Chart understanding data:
^^^^^^^^^^^^^^^^

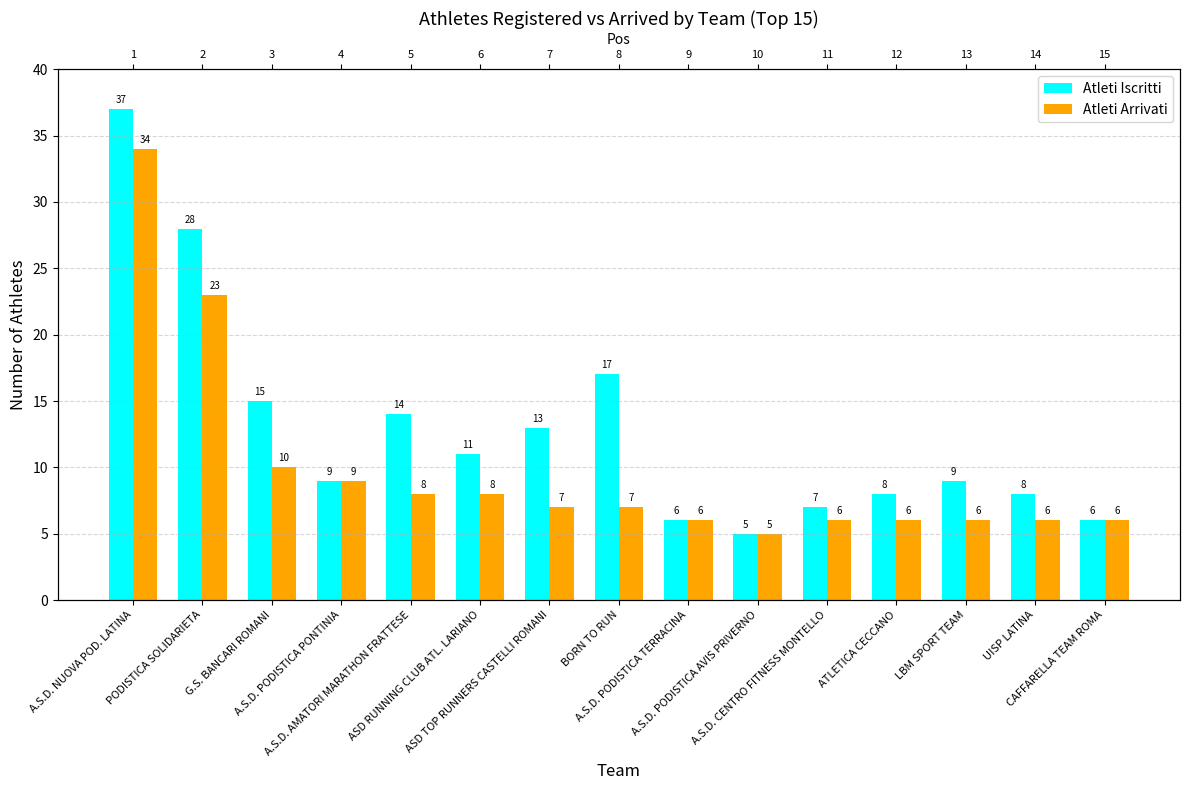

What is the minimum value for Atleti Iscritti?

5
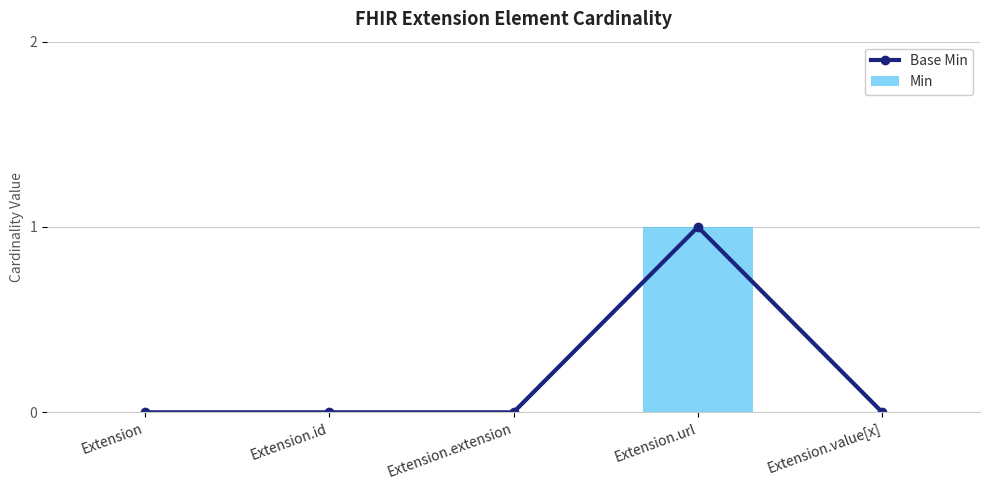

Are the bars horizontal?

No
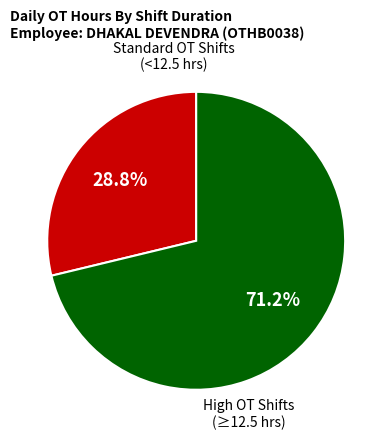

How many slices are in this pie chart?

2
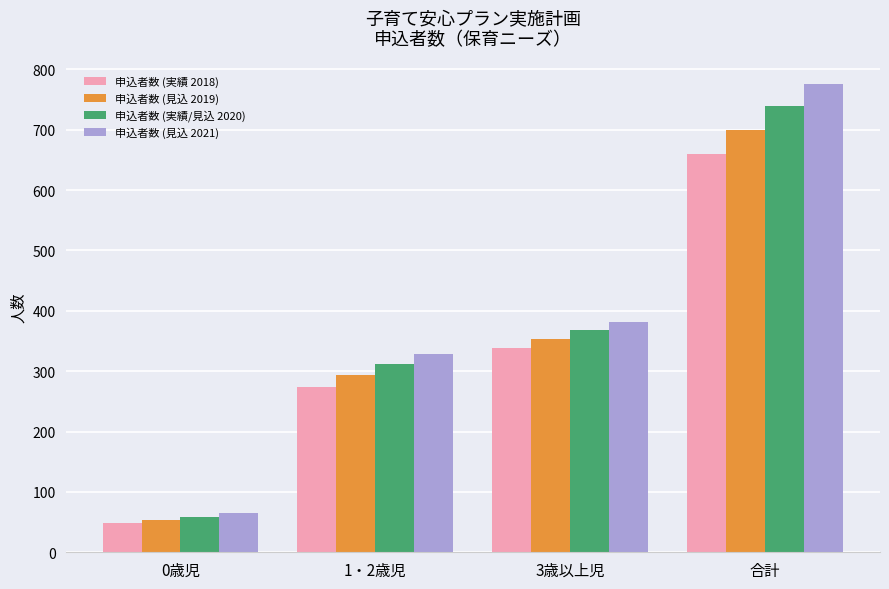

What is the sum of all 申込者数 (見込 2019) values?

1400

^^^^^^^^^^^^^^^^

## Your task
Please copy all of the items above word for word, leaving out the pictures.

## Exercise answer
What is the minimum value for Atleti Iscritti?

5

Are the bars horizontal?

No

How many slices are in this pie chart?

2

What is the sum of all 申込者数 (見込 2019) values?

1400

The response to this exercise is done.